START PROVIDED DATA

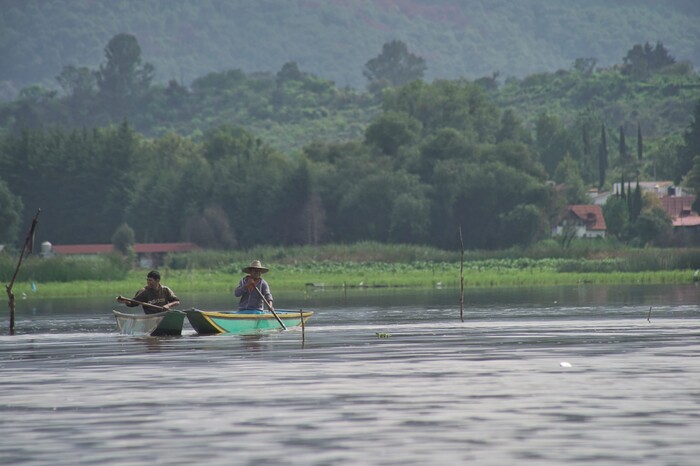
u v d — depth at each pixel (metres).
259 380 75.56
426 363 85.81
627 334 113.69
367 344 104.06
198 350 98.62
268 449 52.16
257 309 123.19
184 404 65.06
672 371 78.56
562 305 176.62
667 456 49.97
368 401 65.50
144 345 104.94
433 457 50.19
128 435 55.72
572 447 52.00
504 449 51.69
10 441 54.41
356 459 49.94
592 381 73.38
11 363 89.12
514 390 69.50
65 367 85.38
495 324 132.25
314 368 82.88
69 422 59.41
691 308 162.12
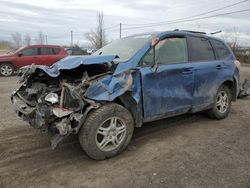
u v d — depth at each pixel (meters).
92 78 3.63
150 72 3.95
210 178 3.21
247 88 8.09
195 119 5.57
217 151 3.98
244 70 18.83
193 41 4.89
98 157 3.61
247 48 33.66
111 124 3.66
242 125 5.23
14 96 4.09
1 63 13.19
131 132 3.88
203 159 3.71
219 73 5.21
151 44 4.15
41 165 3.53
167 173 3.33
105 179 3.20
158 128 4.97
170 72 4.22
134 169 3.43
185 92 4.54
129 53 4.10
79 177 3.24
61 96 3.46
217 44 5.47
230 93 5.70
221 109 5.53
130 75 3.71
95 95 3.45
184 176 3.26
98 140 3.65
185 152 3.94
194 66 4.65
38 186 3.05
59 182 3.13
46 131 3.45
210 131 4.86
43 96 3.55
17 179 3.19
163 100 4.20
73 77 3.87
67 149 4.02
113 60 3.84
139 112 3.97
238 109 6.56
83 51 16.81
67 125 3.29
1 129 4.81
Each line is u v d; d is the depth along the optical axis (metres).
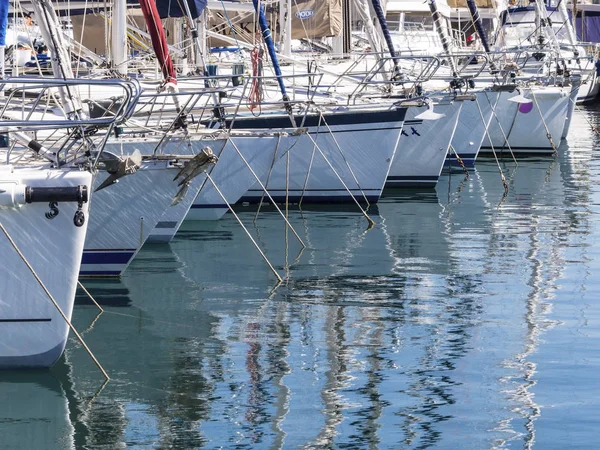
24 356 13.12
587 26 70.00
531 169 34.88
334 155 26.78
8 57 26.33
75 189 12.41
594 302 17.20
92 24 29.52
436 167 30.42
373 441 11.34
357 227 24.34
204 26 29.27
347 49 37.91
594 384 13.18
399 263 20.38
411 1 46.84
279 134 23.42
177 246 21.97
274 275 19.36
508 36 50.97
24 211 12.57
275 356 14.34
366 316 16.47
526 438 11.43
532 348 14.70
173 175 18.17
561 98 37.91
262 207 27.09
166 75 20.88
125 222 18.50
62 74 16.30
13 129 14.53
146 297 17.58
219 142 20.48
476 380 13.34
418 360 14.18
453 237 23.06
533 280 18.83
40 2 16.23
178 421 11.90
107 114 20.42
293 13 36.75
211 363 14.02
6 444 11.19
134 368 13.76
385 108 26.52
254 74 25.33
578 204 27.55
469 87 31.83
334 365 13.95
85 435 11.48
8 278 12.78
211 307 16.98
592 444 11.25
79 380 13.24
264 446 11.19
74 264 12.77
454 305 17.09
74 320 16.14
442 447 11.18
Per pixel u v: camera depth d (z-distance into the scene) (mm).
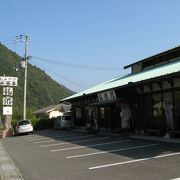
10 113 40906
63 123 42812
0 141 30016
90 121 35062
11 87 41156
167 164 12031
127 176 10656
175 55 24516
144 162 12805
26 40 46188
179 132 19625
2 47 87250
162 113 21969
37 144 23969
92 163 13578
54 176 11555
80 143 21875
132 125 25812
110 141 21438
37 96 86000
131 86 22594
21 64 46156
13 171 13125
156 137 21141
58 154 17328
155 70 23719
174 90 20641
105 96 28516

END PROVIDED DATA

Retype the portion of the data above that starts on the line with "411 1 46.84" and finishes on the line with "219 142 20.48", including both of those lines.

COMPLETED EXERCISE
411 1 46.84
279 134 23.42
177 246 21.97
274 275 19.36
508 36 50.97
24 211 12.57
275 356 14.34
366 316 16.47
526 438 11.43
532 348 14.70
173 175 18.17
561 98 37.91
262 207 27.09
166 75 20.88
125 222 18.50
62 74 16.30
13 129 14.53
146 297 17.58
219 142 20.48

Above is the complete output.